WHAT YOU ARE ASKED TO DO: Quote the lines from the very first one up to and including the line that contains "## [Dropbox объявляет". Leave the pictures out of your answer.

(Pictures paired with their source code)
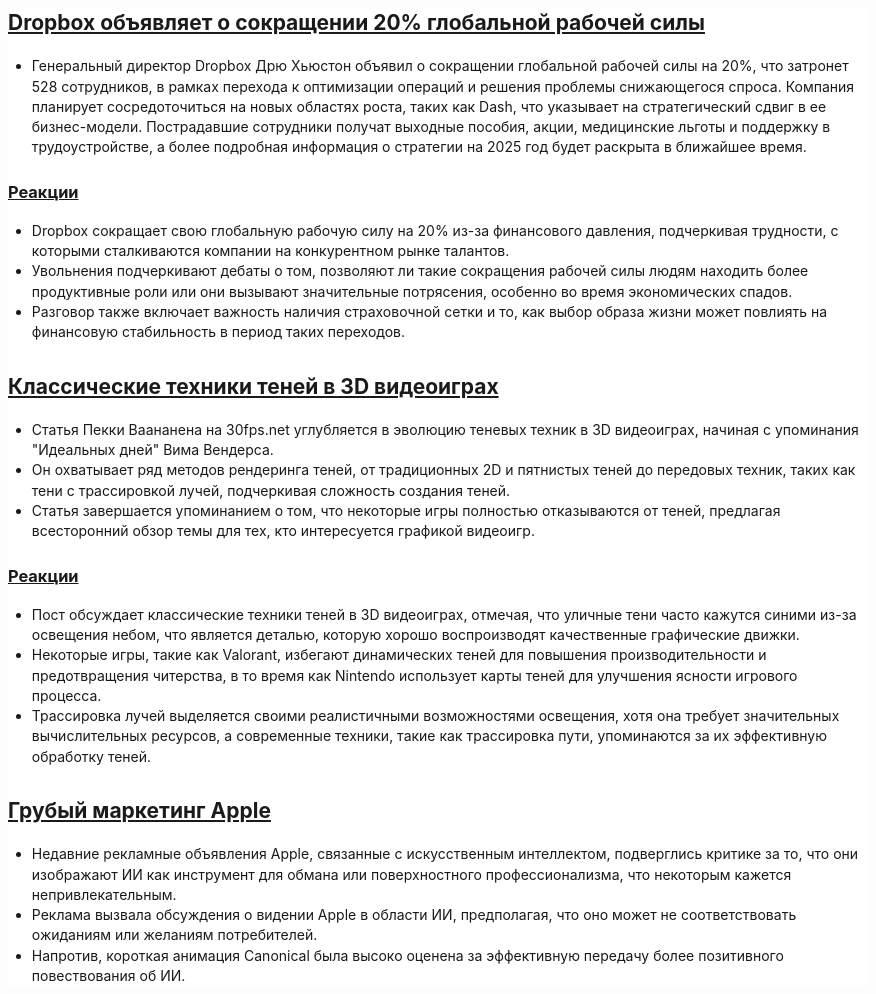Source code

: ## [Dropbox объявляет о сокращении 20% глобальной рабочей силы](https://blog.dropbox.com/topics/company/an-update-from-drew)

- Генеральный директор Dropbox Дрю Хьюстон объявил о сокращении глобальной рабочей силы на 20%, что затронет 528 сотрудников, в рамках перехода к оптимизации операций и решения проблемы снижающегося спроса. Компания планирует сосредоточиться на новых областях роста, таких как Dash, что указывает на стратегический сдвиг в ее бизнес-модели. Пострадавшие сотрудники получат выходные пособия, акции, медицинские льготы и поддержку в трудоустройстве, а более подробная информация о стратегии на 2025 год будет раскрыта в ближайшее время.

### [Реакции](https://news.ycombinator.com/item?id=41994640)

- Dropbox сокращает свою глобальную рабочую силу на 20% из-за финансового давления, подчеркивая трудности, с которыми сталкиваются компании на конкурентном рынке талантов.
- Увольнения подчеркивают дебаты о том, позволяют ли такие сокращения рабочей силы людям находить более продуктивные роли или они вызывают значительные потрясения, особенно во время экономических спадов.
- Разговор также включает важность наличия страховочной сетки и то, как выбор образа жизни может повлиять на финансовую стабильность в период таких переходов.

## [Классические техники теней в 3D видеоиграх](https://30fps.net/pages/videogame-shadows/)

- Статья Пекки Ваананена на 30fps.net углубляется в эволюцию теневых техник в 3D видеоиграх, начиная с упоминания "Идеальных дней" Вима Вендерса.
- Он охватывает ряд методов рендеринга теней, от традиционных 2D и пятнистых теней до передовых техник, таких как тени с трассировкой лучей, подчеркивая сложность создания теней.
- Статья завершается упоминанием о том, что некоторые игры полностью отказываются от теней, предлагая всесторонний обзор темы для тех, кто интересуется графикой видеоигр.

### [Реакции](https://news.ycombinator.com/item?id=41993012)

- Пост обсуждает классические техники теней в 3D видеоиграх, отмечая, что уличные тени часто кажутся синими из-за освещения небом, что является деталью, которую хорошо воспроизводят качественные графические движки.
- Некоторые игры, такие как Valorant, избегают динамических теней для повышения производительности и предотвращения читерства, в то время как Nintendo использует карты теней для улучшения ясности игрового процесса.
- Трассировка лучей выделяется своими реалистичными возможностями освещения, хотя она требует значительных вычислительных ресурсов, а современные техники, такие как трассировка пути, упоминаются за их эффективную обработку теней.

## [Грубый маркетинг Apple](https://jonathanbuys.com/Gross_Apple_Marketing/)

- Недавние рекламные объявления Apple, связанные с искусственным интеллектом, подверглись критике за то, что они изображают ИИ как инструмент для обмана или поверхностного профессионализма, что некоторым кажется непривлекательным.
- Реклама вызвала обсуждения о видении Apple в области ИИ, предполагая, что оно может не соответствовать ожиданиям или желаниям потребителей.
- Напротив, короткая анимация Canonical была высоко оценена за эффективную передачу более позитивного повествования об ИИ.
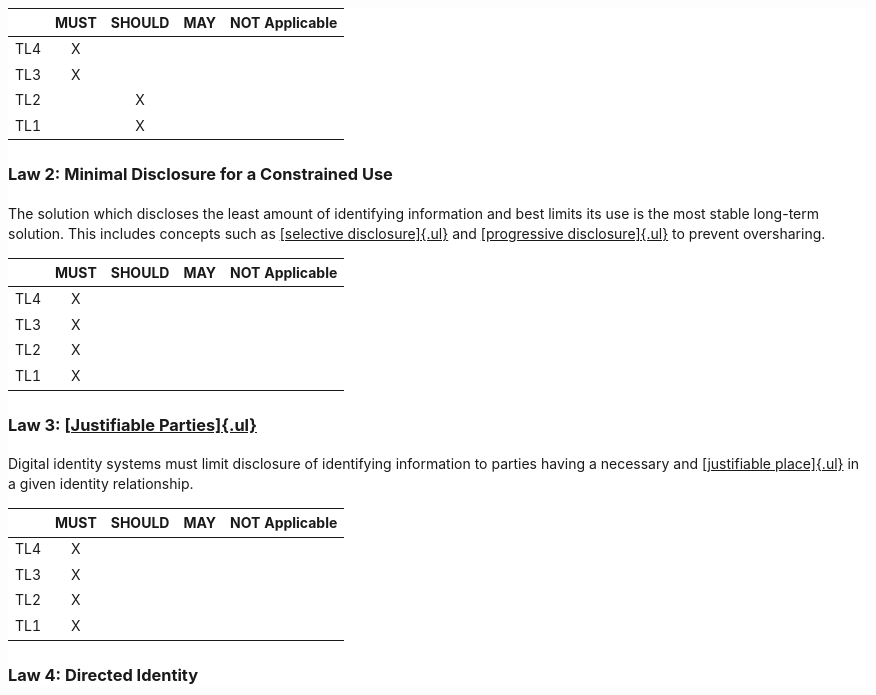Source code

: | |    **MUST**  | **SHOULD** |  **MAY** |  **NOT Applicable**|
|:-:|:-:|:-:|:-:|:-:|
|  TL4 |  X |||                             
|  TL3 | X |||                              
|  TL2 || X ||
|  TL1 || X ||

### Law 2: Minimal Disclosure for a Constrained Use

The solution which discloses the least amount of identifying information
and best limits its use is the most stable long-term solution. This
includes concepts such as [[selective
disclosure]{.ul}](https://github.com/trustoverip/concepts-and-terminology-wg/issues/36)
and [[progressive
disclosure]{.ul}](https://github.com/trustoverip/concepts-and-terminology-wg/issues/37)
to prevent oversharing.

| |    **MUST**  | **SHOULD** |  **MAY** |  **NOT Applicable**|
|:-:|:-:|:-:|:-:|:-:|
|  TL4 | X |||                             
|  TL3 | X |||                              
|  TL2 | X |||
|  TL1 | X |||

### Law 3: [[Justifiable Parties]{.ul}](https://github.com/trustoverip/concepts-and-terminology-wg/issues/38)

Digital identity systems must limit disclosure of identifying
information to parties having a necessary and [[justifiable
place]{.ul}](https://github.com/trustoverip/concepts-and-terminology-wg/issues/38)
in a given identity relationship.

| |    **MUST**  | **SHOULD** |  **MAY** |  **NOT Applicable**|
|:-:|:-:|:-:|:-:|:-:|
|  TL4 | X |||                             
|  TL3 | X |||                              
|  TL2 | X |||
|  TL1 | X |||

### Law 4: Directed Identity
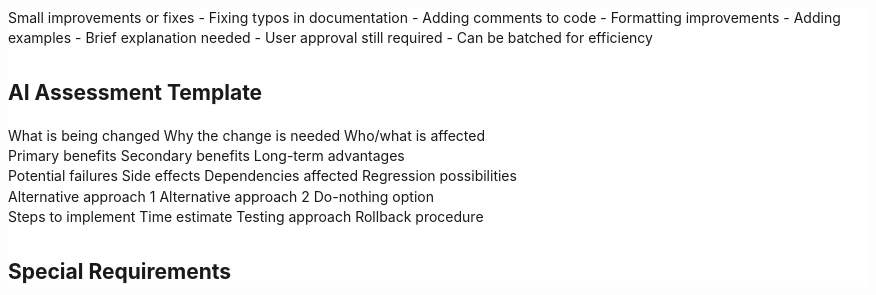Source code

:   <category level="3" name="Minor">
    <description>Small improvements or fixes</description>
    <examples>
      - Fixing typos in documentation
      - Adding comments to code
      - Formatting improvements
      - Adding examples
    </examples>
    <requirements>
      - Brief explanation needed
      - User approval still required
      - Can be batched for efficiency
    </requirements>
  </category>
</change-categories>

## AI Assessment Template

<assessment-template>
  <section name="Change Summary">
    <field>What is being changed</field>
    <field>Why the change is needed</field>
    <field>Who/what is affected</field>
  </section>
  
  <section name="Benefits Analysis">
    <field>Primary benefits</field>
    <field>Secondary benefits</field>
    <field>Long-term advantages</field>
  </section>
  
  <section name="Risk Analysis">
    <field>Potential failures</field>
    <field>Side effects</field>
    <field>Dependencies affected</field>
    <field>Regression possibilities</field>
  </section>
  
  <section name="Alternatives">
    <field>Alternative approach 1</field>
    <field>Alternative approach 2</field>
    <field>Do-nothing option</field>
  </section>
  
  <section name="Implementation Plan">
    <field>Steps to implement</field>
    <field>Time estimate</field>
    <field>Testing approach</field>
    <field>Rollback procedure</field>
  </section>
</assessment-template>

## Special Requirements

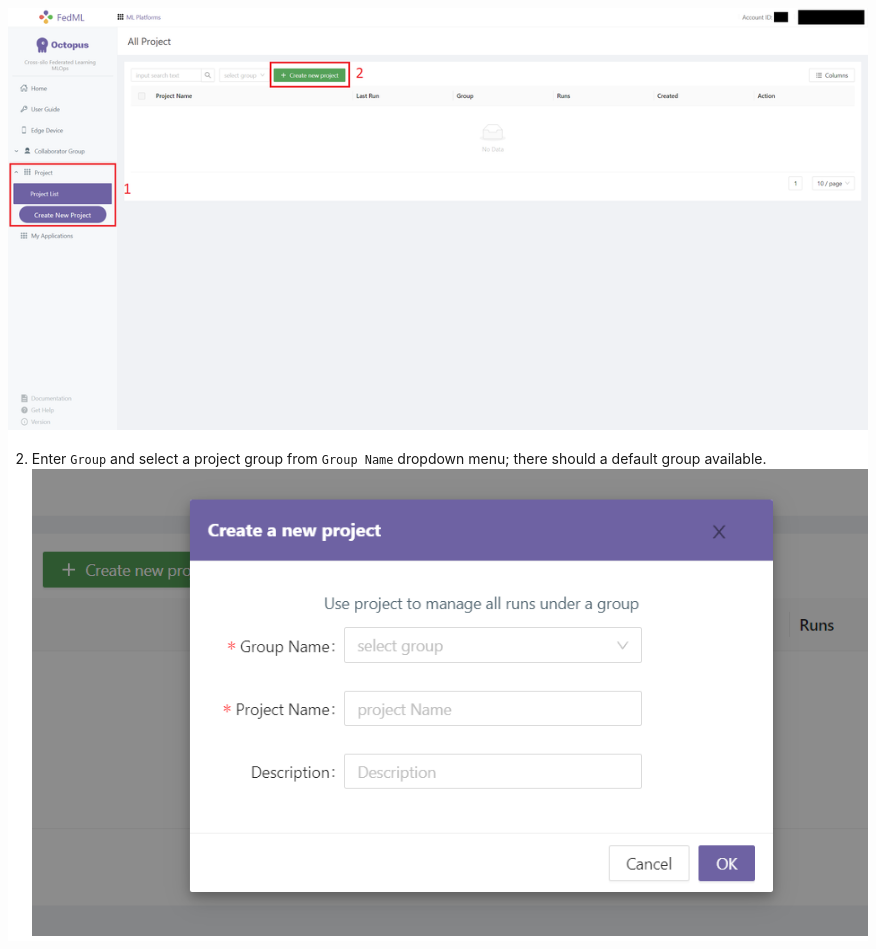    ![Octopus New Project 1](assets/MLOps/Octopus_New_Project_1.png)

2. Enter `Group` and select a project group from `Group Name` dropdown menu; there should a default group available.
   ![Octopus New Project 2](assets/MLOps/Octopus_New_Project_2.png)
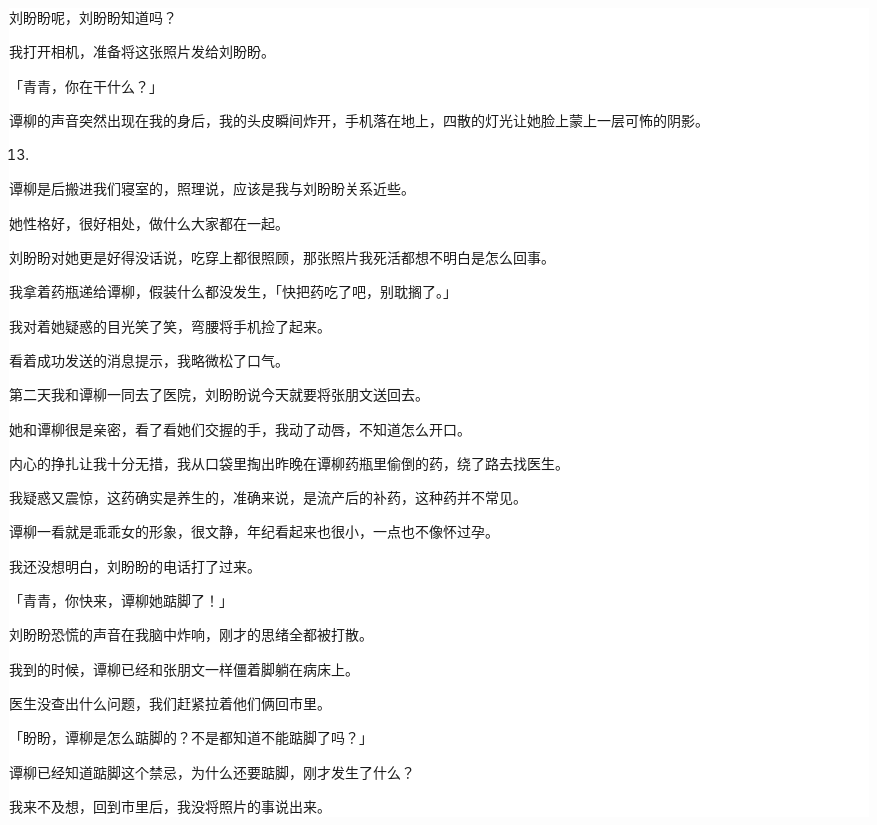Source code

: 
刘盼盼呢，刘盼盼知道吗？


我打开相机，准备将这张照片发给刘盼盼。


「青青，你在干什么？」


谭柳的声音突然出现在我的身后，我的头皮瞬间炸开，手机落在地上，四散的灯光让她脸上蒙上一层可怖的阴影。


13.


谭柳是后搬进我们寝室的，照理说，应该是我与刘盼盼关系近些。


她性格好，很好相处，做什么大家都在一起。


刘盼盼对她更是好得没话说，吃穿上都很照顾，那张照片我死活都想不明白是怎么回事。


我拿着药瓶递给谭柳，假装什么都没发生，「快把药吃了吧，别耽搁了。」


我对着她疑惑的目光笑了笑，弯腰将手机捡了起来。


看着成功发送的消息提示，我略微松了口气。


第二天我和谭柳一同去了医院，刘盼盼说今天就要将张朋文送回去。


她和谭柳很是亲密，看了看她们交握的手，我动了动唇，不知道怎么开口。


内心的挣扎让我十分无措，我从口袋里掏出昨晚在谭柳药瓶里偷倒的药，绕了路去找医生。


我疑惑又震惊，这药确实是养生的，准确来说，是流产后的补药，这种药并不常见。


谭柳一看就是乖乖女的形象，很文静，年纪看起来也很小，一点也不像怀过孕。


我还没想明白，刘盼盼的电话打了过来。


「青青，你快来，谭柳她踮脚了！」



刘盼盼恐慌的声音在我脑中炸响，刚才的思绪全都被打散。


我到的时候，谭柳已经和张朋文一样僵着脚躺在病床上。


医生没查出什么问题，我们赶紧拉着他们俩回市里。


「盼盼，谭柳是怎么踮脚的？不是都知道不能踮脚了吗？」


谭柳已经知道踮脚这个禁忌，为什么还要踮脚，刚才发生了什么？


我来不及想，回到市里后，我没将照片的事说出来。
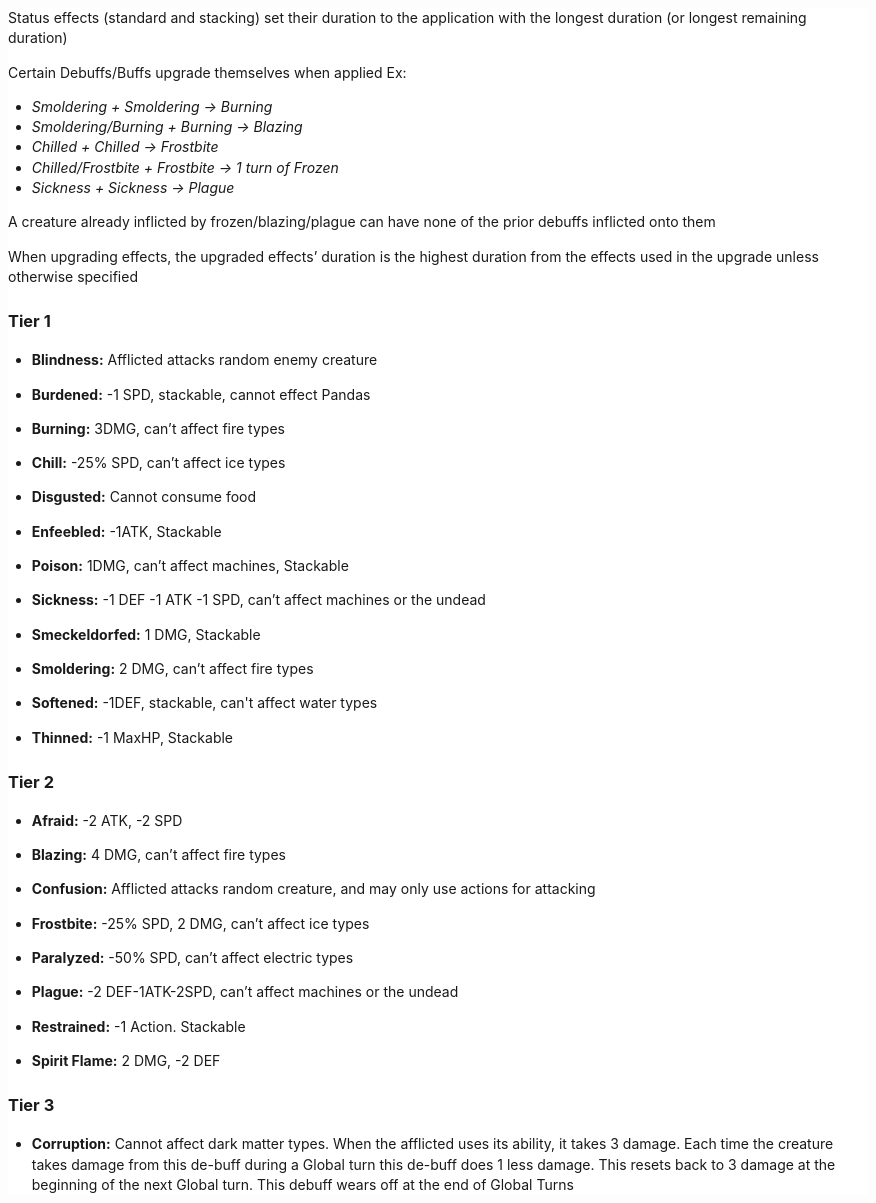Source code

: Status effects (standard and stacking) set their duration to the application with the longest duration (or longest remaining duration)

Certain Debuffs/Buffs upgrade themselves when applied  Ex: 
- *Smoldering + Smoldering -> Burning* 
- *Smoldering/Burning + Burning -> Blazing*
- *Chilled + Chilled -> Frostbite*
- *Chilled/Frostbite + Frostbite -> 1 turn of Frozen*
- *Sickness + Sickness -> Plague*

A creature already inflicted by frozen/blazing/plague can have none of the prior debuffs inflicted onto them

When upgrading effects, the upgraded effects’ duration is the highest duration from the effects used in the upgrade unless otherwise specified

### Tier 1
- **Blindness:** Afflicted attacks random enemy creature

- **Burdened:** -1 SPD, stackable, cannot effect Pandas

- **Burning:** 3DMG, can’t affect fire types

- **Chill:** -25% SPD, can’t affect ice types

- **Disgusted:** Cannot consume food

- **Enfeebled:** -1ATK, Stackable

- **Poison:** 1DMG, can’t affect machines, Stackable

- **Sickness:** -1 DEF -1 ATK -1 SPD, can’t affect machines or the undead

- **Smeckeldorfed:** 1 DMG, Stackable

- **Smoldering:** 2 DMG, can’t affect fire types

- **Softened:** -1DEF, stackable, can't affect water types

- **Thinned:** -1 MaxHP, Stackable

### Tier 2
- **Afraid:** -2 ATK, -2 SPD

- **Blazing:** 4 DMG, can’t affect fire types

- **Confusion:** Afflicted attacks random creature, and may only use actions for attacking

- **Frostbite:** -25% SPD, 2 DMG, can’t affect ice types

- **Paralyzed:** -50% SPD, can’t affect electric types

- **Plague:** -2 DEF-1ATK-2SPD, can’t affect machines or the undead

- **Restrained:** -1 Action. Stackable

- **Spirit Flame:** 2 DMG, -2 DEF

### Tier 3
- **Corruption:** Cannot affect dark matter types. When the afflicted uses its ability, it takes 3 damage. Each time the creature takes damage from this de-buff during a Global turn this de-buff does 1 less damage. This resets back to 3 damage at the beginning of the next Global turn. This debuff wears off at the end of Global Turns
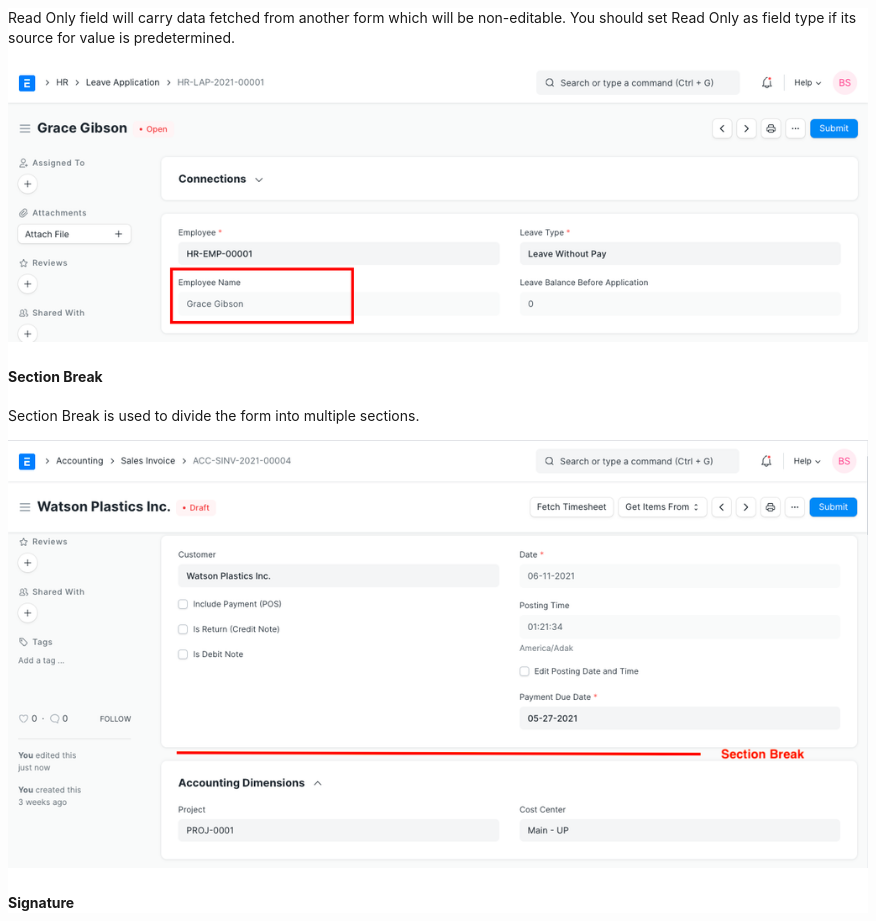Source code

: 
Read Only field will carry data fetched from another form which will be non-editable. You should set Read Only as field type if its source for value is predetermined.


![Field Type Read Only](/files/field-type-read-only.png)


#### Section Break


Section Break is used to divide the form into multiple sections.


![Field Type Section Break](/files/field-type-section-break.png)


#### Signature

RESPONSE BOX:
Source code

: ## [Dropbox объявляет о сокращении 20% глобальной рабочей силы](https://blog.dropbox.com/topics/company/an-update-from-drew)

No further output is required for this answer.